» Aim
Rewrite the records with every "common name" changed to "vernacular name" and nothing else altered. Leave the pictures out.
+---+
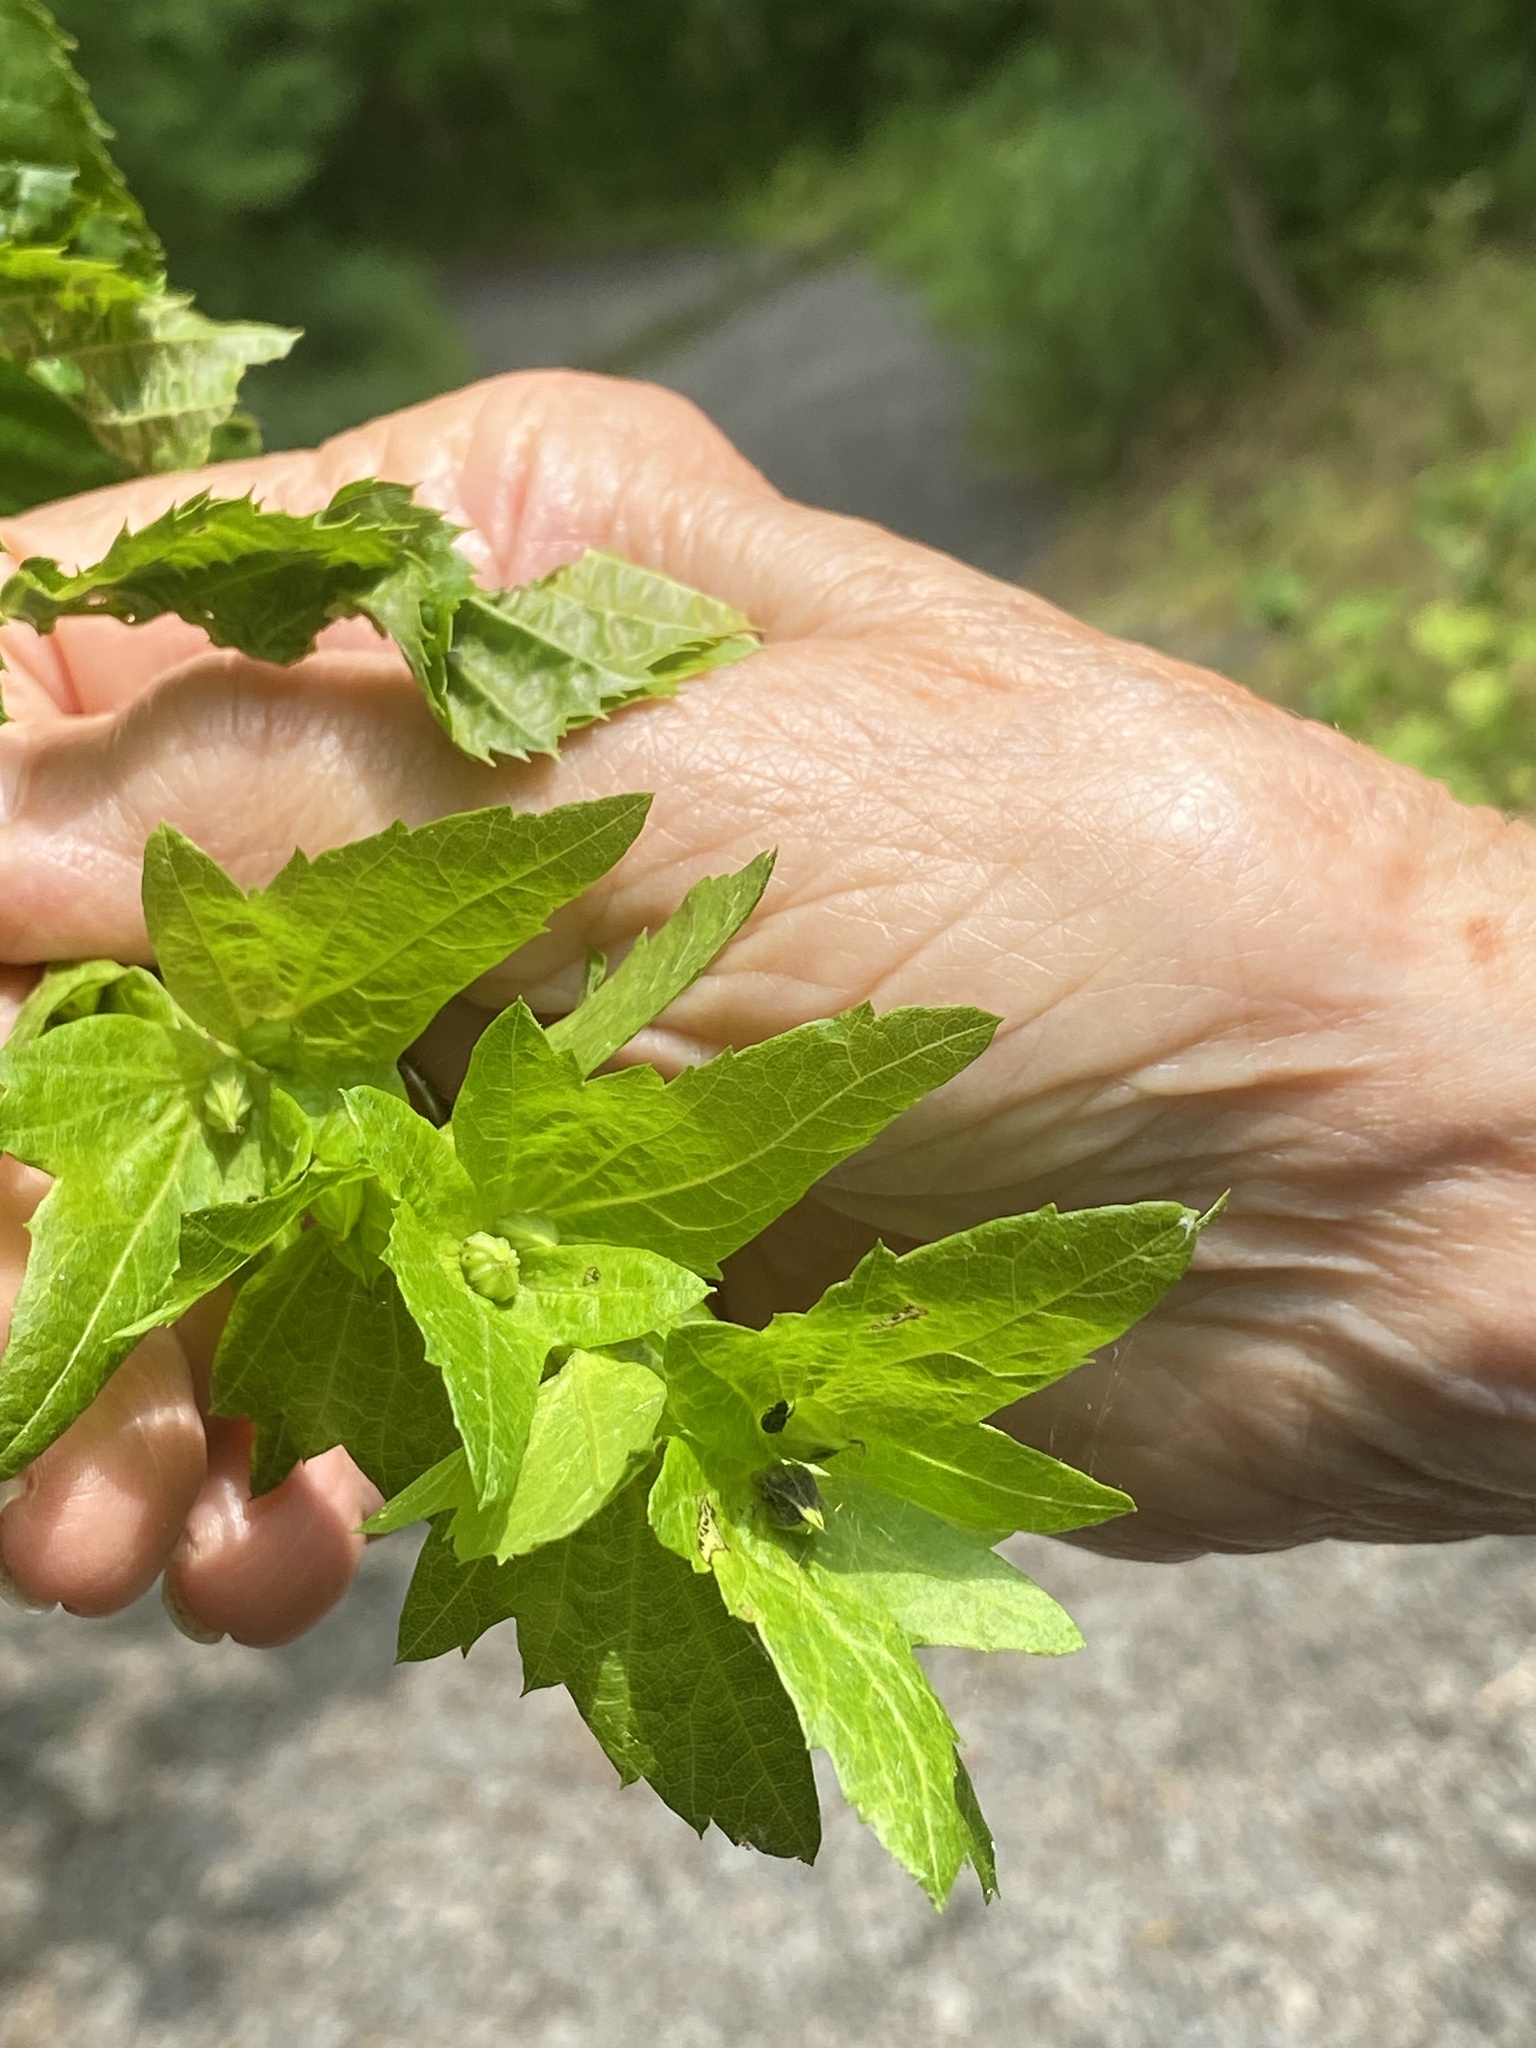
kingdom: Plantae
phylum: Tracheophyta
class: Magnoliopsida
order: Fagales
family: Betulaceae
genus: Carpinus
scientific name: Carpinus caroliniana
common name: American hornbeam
+---+
» Output of the task
kingdom: Plantae
phylum: Tracheophyta
class: Magnoliopsida
order: Fagales
family: Betulaceae
genus: Carpinus
scientific name: Carpinus caroliniana
vernacular name: American hornbeam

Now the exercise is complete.